For her proper follow-up to 1992’s Hey Babe, Hatfield eschewed any of the superfluous scene drama dirtying the water to deliver her crunchiest solo album that still holds true 25 years later. The crunchy, candy-sweet power pop that races through rockers like “What A Life” and “Ok Ok” is a testament to the production team of Paul Q. Kolderie and Sean Slade, who began work on Only Everything shortly after striking gold helming Hole’s Live Through This.

Big L
Lifestylez Ov Da Poor and Unfortunate (Columbia)

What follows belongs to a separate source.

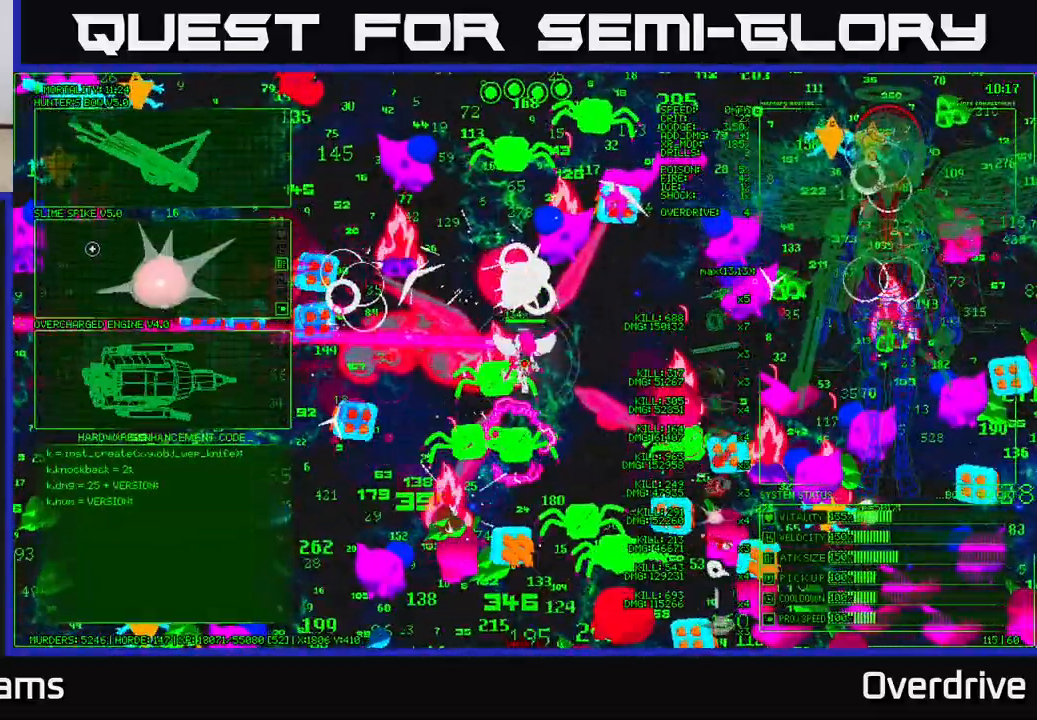
{"buttons": [], "left_stick": "down-left", "right_stick": "center", "events": [[133, "left_stick", "down"], [367, "left_stick", "down-left"]]}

It might be the MAGA crowd that’s all rah-rah with their gun lust in 2020, but as the recent tragic murder of Pop Smoke sadly alerts, hip-hop still has serious firearm problem in its culture. And you listen to this debut album from Big L — who, like Pop Smoke today, was the one of the most promising young MCs coming out of the Five Boroughs — and you just feel sad about how insane it would have been to watch this microphone whiz kid grow into his 30s and 40s. He was barely out of his teens when Lifestylez had emerged from the depths of the NYC underground, spitting pure improvised fire before he was legally allowed to be in the clubs he tore up. That he was fully supported by the legendary Diggin’ in the Crates crew, who produced his work and happily served as sparring partners for their young lion, only added to the shock of his death in 1999 at the age of 24.

Skid Row
Subhuman Race (Atlantic)

“I was probably the biggest fan of us all as Bob Rock basically took the “chains” off of me / my drumming stylistically and allowed me to really “go for it” across the entire album,” original Skid Row drummer Rob Affuso told SPIN about the band’s third album. “I also loved the way we recorded the drums; In a large garage through a sound system! I loved the ‘live sound’ he got for the album using that technique! Overall, this was the most FUN and rewarding album for me as a drummer.” Back in 1995, Subhuman Race sank like a stone in comparison to the first Skid Row and even its immediate predecessor Slave To The Grind. But 25 years later, you hear songs like “Bonehead” and “Frozen” and mind need to remind yourself this is a Skid Row album yr rocking out to. That Pantera tour definitely wore well on these cats.

Ol’ Dirty Bastard
Return To The 36 Chambers: The Dirty Version (Elektra)

You gotta hear it again straight through. It’s not only that razor-sharp Wu-Tang style straight through, but Dirty’s whole way about him on this record is very dada. There’s an element to this album that sowed the seeds of the 1999 album he did with The Neptunes, which is a funk classic 21 years later. But also his riffing on Carole King and Al Green classics on here also gives huge clues to the depths of his love for music. Nobody would ever seriously try to put Return To The 36 Chambers over Cuban Linx and Liquid Swords as the best Wu related album of 1995. But that’s not to say its unhinged brilliance does not deserve its own notch carved into the highest pillar of the Shaolin totem pole.